What you will do =>
Copy every entry exactly as it reads and exclude whatever pictures appear.

Task input =>

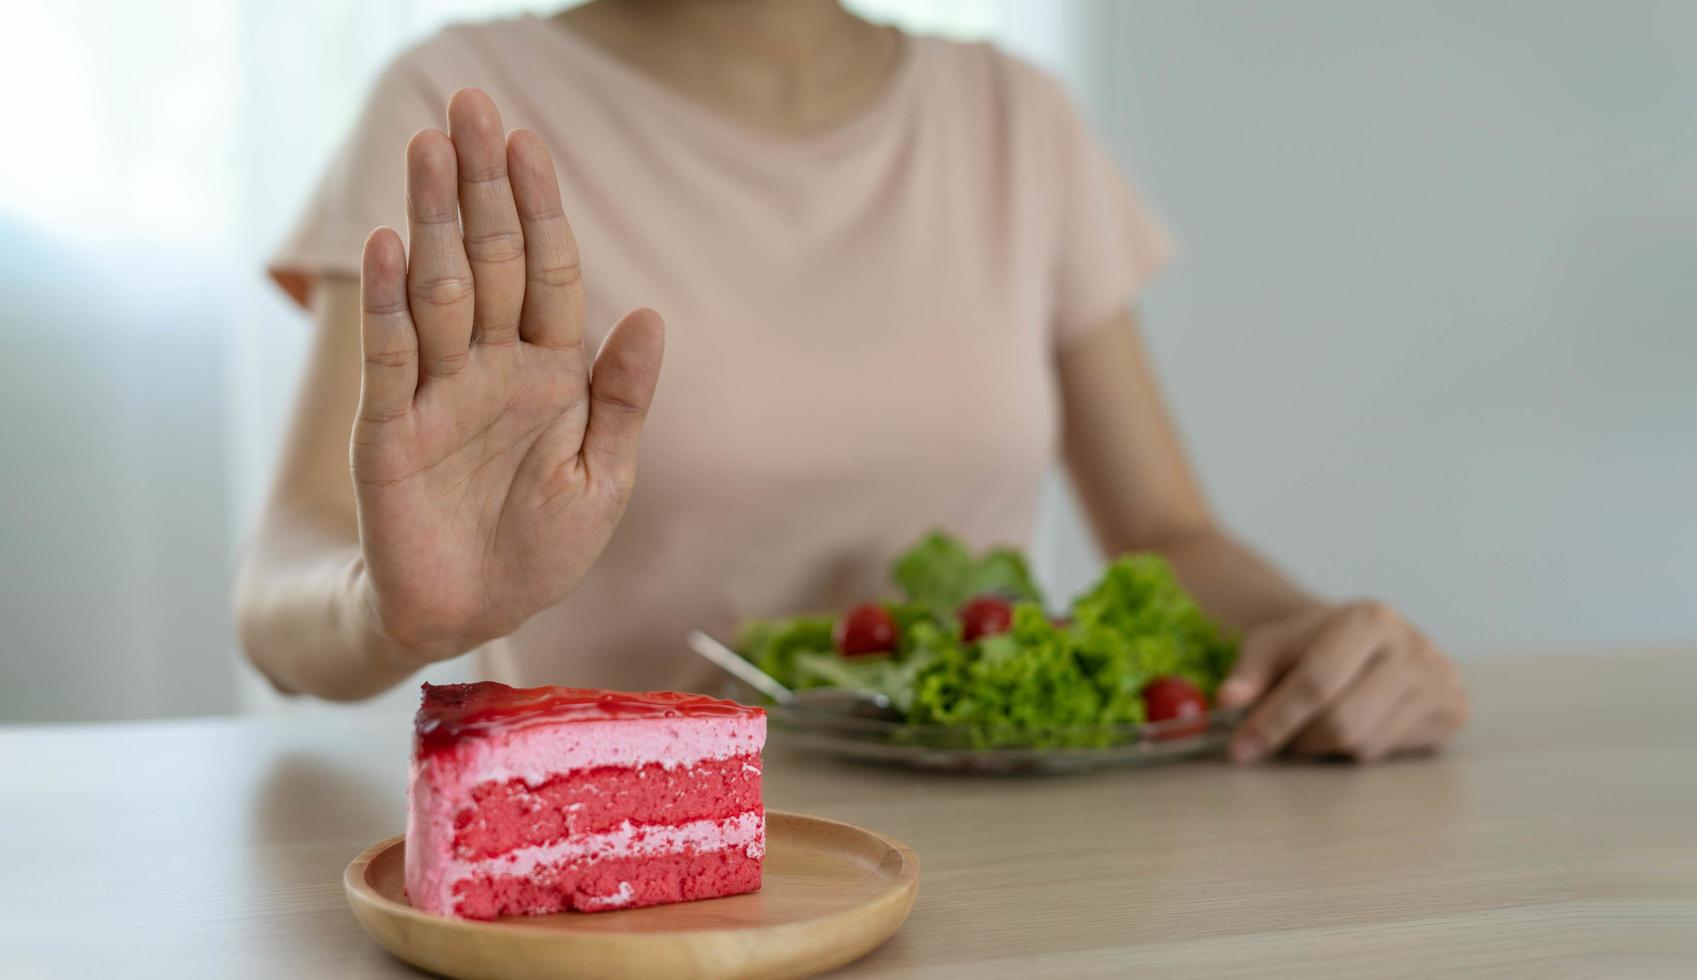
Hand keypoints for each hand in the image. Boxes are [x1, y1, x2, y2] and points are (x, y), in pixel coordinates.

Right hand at [351, 89, 663, 662]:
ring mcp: (437, 392)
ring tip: (428, 148)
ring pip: (437, 289)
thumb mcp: (602, 476)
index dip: (539, 209)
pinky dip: (390, 303)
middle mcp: (490, 367)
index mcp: (549, 373)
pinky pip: (392, 357)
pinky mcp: (389, 430)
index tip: (528, 141)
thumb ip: (622, 399)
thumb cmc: (542, 547)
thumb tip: (650, 315)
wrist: (473, 616)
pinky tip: (391, 243)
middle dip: (480, 184)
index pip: (545, 272)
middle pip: (487, 259)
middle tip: (468, 105)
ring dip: (435, 218)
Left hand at [1217, 600, 1466, 762]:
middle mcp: (1412, 645)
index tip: (1240, 748)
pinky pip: (1389, 751)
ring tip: (1306, 729)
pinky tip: (1346, 725)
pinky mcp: (1454, 707)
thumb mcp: (1274, 643)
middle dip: (1297, 740)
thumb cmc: (1314, 642)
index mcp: (1367, 618)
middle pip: (1343, 720)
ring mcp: (1440, 677)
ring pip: (1365, 743)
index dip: (1274, 719)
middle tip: (1272, 743)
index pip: (1316, 681)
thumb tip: (1227, 701)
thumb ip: (1250, 670)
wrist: (1367, 638)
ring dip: (1322, 748)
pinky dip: (1354, 749)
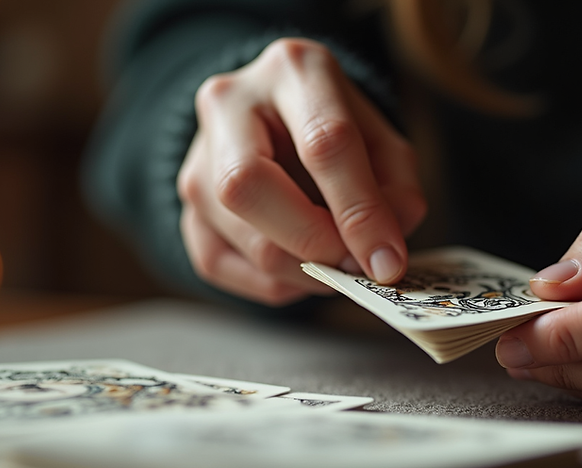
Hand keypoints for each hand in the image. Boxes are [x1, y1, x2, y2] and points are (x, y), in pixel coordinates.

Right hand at [177, 38, 426, 305]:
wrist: (281, 123)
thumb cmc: (340, 132)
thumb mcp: (386, 145)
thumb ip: (397, 193)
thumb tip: (382, 256)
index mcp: (293, 70)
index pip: (323, 142)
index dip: (359, 211)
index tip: (387, 262)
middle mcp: (229, 103)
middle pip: (247, 185)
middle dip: (311, 241)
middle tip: (352, 266)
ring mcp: (195, 158)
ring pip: (239, 236)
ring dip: (301, 272)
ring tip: (334, 265)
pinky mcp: (185, 208)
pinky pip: (220, 265)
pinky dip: (273, 283)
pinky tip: (300, 270)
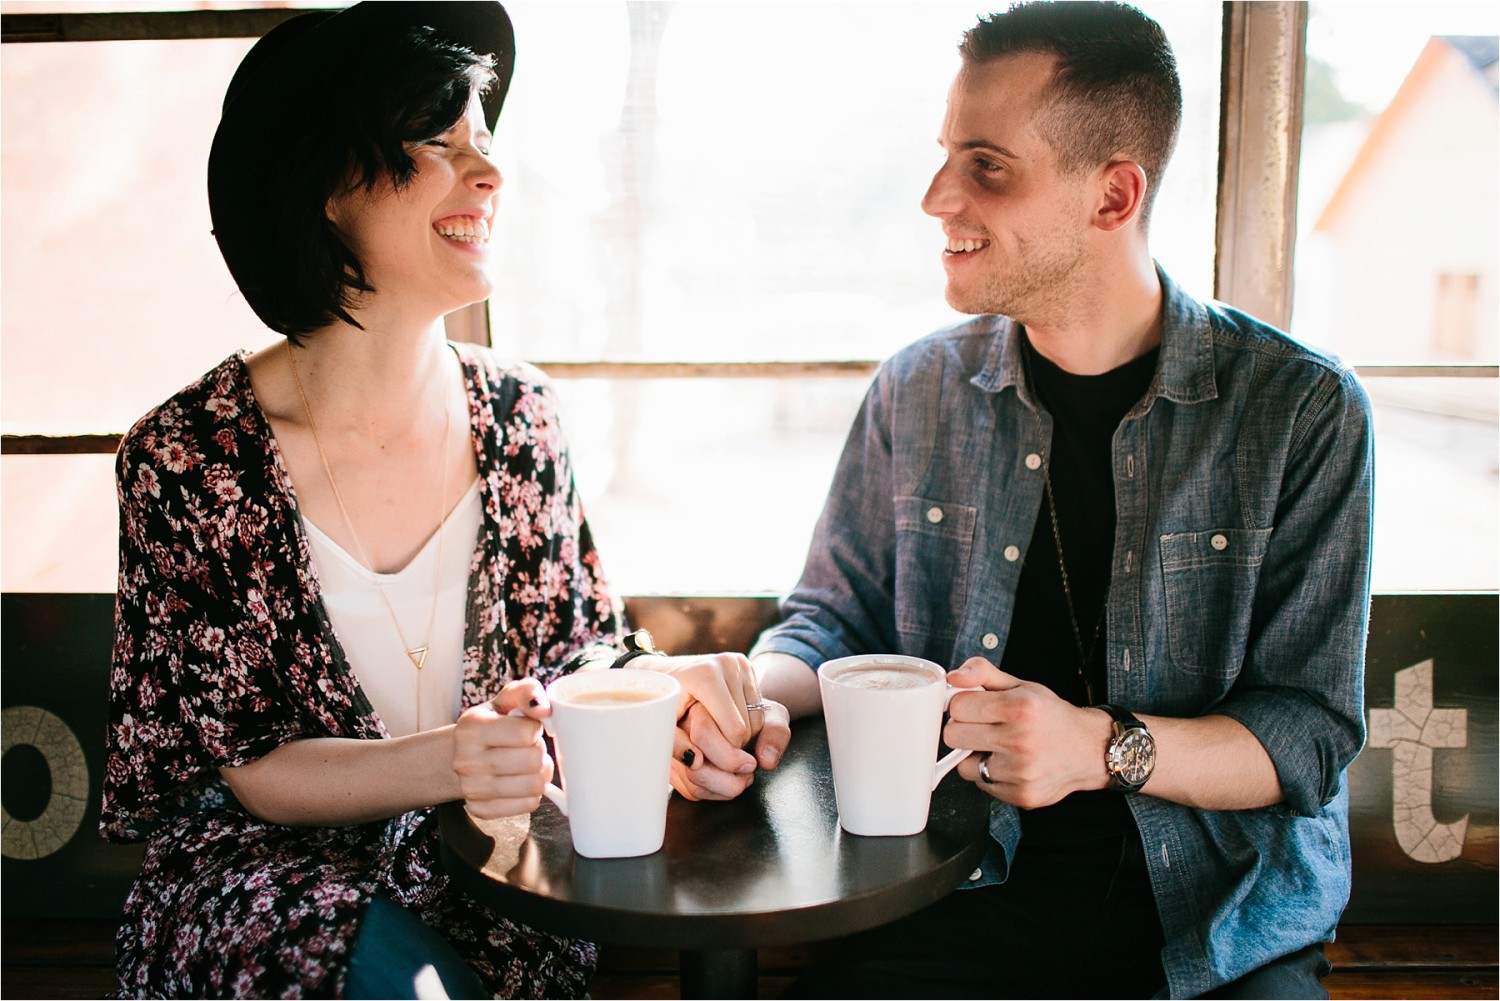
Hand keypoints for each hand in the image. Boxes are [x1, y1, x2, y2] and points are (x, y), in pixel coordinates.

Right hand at [452, 678, 553, 819]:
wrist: (462, 755)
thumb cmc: (492, 724)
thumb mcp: (506, 700)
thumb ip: (528, 693)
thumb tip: (544, 708)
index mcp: (471, 727)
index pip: (526, 733)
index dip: (535, 729)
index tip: (527, 728)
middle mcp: (466, 760)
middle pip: (533, 761)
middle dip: (539, 752)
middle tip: (530, 748)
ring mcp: (471, 788)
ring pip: (534, 786)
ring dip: (540, 774)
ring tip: (528, 765)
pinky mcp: (480, 810)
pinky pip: (528, 805)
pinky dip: (532, 793)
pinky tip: (521, 782)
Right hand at [671, 699, 792, 800]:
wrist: (736, 719)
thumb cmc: (751, 716)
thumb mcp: (771, 716)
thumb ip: (775, 732)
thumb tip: (765, 761)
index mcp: (700, 705)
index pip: (703, 734)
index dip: (730, 756)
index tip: (750, 761)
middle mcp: (681, 725)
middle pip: (694, 762)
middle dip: (728, 775)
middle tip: (749, 768)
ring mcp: (675, 748)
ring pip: (692, 780)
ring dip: (725, 787)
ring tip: (743, 776)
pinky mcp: (676, 768)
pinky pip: (691, 791)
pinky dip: (716, 793)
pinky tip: (730, 781)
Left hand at [942, 658, 1111, 808]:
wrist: (1088, 750)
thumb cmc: (1051, 716)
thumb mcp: (1021, 686)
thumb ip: (983, 673)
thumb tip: (953, 677)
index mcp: (1021, 708)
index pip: (958, 706)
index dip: (963, 705)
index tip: (975, 707)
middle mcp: (1022, 740)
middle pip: (953, 736)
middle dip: (964, 729)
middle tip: (985, 727)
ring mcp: (1021, 772)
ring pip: (964, 765)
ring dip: (976, 756)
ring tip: (1002, 747)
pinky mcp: (1022, 795)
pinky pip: (982, 784)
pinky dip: (991, 775)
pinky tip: (1011, 764)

Answer for this exercise =>
Hand keypoints for each hand in the image. Boxes are [x1, y1, x2, y2] and points are (x, y), in pixel coordinates.

Right hand at [351, 89, 663, 662]:
ring mcp: (437, 392)
ring tip: (428, 148)
ring pip: (437, 289)
thumb mcp: (602, 476)
index dip: (539, 209)
pinky dip: (390, 303)
middle mcp: (490, 367)
index mcp: (549, 373)
pinky pip: (392, 357)
pinky mcp: (389, 430)
index tip: (528, 141)
thumb ip: (622, 399)
thumb cmc: (542, 547)
thumb tip: (650, 315)
wrist: (473, 616)
pinky tip: (391, 243)
middle dip: (480, 184)
index pip: (545, 272)
middle pip: (487, 259)
middle tip: (468, 105)
ring dip: (435, 218)
Left hand at [1217, 600, 1466, 762]:
middle mcp: (1412, 645)
index tip: (1240, 748)
pinky pip: (1389, 751)
ring tip: (1306, 729)
pinky tip: (1346, 725)
pinky mcp: (1454, 707)
thumb mcp: (1274, 643)
middle dip: (1297, 740)
thumb cmc: (1314, 642)
index mcp: (1367, 618)
middle pip: (1343, 720)
ring mcp: (1440, 677)
ring pip: (1365, 743)
index dip: (1274, 719)
middle tip: (1272, 743)
index pip: (1316, 681)
thumb tip: (1227, 701)
thumb ip: (1250, 670)
wrist: (1367, 638)
ring dip: (1322, 748)
pinky dip: (1354, 749)
Hand keypoints for each hand in the image. Boxes are [x1, y1, x2, y2] and points are (x, y), in pixel coordinates.

Right hand at [177, 38, 426, 305]:
wrist: (281, 123)
thumb cmc: (340, 132)
thumb mcp: (386, 145)
thumb ip: (397, 193)
thumb tip: (382, 256)
index mcp: (293, 70)
index pip: (323, 142)
index dip: (359, 211)
index tip: (387, 262)
middle mcp: (229, 103)
middle pip: (247, 185)
middle dip: (311, 241)
middle tip: (352, 266)
ring mcp: (195, 158)
ring pip: (239, 236)
ring dip: (301, 272)
ring tip: (334, 265)
pinky mcp: (185, 208)
pinky pip: (220, 265)
pinky dip: (273, 283)
pinky tip: (300, 270)
Hand keypoints for each hand in the image. Boxes are [x1, y1, x2, y2] and points are (x, y), in pixel coordinates.

Right hand at [452, 678, 553, 819]:
wrist: (462, 755)
thumb cmc: (492, 724)
thumb mcp: (506, 700)
thumb ip: (528, 693)
thumb tip: (544, 708)
index mcp: (471, 727)
index pip: (526, 733)
index dip: (535, 729)
index tip: (527, 728)
middle mcp: (466, 760)
middle pip: (533, 761)
middle dip: (539, 752)
middle tip: (530, 748)
ring mcp: (471, 788)
ring pip: (534, 786)
ring dip: (540, 774)
ring tip: (528, 765)
pinky mcp: (480, 810)
pinky pip: (528, 805)
pinky dip: (532, 793)
pinky tip: (521, 782)
Right hand at [671, 699, 792, 800]:
wrist: (736, 719)
thumb cmc: (751, 716)
thumb mcp: (771, 716)
thumb ip: (775, 732)
thumb tip: (765, 761)
index mcp: (700, 705)
index pip: (703, 734)
index dip: (730, 756)
index tip: (750, 761)
middle mcp: (681, 725)
middle pip: (694, 762)
middle dip: (728, 775)
middle tip: (749, 768)
ring mcp: (675, 748)
ring pip: (692, 780)
ring dip: (725, 787)
ring tip: (743, 776)
pinky mcp: (676, 768)
pinky pip: (691, 791)
pinky dip: (716, 793)
pinky tip: (730, 781)
Left hand at [942, 658, 1111, 808]:
wrist: (1088, 750)
thumb cmc: (1051, 716)
thumb mcp: (1021, 686)
thumb ip: (983, 673)
thumb tip: (953, 677)
index mcp: (1021, 708)
index pip: (958, 706)
index dip: (963, 705)
index tip: (975, 707)
middle mcp: (1022, 740)
middle pip: (953, 736)
middle dip: (964, 729)
middle tip: (985, 727)
ring mcp: (1021, 772)
ring pip: (964, 765)
ring dip: (976, 756)
ring tip: (1002, 747)
pinky mcp: (1022, 795)
pinky pip: (982, 784)
pinky dip: (991, 775)
pinky tip: (1011, 764)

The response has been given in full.